Publications

Published: 15 December 2014

Keeping Patients Informed about Colchicine Use

Prescriber Update 35(4): 49
December 2014

Key Messages

  • Prescribers should educate and regularly remind their patients of the harms associated with colchicine and the dangers of taking more than instructed.
  • Patients should be aware of the symptoms of colchicine toxicity and seek immediate medical advice if they experience these symptoms.


Earlier this year, the Centre for Adverse Reactions Monitoring (CARM) received a report of a patient who had died due to colchicine toxicity. The patient, who had a history of gout, had incorrectly self-administered colchicine to relieve acute severe pain.

Colchicine is indicated for the treatment of acute gout when non-steroidal anti-inflammatory drugs are contraindicated or have previously been unsuccessful.

While in this reported case the patient had been previously warned of the risk of taking more medication than was prescribed, it is an important reminder that incorrect use of colchicine can be fatal. Patients need to be informed that colchicine has a narrow therapeutic index and must understand that they must not take any more medicine than instructed.

Colchicine toxicity may also occur as a result of interactions. In particular, interactions occur with medicines that inhibit CYP3A4 (such as protease inhibitors, imidazoles and clarithromycin) and P-gp (such as ciclosporin, ketoconazole, protease inhibitors, and tacrolimus).

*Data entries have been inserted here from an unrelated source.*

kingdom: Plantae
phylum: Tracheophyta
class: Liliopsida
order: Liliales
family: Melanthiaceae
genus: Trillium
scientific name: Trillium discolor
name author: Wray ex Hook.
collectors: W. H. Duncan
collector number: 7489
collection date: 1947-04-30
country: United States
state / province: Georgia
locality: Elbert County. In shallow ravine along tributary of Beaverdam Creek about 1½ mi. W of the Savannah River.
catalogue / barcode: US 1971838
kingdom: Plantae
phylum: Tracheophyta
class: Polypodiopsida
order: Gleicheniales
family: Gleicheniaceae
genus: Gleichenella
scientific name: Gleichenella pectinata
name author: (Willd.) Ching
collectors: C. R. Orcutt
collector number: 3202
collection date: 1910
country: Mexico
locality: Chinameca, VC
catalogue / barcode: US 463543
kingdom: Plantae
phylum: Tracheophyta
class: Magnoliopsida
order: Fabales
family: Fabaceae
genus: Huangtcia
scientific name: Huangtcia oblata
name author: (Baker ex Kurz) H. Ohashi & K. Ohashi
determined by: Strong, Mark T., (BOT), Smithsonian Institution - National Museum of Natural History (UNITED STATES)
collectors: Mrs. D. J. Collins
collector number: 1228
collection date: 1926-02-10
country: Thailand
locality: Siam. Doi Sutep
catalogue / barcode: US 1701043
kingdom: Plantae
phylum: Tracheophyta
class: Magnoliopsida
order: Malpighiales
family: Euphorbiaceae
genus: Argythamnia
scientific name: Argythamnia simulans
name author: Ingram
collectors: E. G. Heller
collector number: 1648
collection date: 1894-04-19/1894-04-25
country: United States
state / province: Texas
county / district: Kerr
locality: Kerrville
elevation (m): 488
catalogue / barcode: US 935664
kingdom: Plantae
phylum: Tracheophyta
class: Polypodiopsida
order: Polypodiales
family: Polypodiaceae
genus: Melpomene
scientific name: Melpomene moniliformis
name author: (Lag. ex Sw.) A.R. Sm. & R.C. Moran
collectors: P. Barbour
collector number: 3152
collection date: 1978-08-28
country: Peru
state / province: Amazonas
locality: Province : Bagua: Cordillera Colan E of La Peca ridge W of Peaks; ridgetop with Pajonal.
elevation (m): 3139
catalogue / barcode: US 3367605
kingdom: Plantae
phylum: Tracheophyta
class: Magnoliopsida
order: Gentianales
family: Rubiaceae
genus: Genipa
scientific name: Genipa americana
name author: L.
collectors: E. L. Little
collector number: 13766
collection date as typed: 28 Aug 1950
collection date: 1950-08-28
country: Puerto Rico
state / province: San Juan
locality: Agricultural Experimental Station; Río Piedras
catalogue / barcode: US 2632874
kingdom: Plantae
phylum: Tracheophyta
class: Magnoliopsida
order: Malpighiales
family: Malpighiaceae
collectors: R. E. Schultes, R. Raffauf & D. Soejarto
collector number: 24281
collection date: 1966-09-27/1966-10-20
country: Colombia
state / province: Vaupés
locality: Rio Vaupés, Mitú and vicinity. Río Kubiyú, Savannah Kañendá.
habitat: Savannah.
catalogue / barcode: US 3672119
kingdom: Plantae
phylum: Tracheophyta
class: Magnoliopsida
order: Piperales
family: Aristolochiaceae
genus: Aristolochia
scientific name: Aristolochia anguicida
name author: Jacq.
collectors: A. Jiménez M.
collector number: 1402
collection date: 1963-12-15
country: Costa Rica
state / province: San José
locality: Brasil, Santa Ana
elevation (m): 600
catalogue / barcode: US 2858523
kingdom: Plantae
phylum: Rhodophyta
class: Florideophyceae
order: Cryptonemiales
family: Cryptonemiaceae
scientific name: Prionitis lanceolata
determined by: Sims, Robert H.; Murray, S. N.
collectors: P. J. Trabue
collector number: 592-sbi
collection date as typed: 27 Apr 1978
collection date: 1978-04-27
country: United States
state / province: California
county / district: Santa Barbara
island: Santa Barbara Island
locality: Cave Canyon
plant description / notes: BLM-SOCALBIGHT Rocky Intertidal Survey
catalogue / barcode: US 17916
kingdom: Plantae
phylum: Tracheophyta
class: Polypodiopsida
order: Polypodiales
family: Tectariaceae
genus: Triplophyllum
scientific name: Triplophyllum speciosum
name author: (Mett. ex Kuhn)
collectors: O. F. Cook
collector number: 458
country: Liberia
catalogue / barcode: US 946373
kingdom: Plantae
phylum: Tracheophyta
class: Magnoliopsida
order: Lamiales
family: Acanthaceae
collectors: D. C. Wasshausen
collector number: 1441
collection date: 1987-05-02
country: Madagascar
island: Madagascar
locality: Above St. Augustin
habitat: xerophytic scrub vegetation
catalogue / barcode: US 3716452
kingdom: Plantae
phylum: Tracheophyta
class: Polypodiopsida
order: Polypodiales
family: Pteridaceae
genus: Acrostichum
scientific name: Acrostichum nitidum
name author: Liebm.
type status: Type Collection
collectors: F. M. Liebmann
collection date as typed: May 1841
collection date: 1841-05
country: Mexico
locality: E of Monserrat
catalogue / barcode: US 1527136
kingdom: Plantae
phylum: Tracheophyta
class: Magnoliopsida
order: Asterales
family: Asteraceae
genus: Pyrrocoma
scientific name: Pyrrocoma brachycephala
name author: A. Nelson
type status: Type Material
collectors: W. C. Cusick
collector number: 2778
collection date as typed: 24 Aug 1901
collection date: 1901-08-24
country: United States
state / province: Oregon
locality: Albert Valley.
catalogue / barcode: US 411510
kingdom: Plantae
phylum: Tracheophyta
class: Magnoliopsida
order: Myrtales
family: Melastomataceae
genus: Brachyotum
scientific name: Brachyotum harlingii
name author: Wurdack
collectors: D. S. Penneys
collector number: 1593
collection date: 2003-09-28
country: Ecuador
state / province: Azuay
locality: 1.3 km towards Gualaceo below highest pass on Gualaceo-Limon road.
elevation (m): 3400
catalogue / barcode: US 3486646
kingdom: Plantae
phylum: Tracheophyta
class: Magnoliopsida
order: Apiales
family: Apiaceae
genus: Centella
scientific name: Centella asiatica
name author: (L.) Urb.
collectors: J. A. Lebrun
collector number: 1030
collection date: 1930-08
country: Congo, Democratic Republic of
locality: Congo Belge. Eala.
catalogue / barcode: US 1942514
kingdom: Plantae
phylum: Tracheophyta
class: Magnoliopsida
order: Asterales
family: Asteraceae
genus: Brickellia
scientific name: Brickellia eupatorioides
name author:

Early symptoms of colchicine toxicity include nausea, vomiting, diarrhoea and abdominal pain. Delayed signs and symptoms include seizures, cardiac dysrhythmias, hypotension and pancytopenia as well as respiratory, renal, and hepatic failure. Patients prescribed colchicine should be advised that if they experience these early symptoms they should stop the medicine and see a doctor immediately.

There is no specific antidote for colchicine toxicity; treatment is supportive.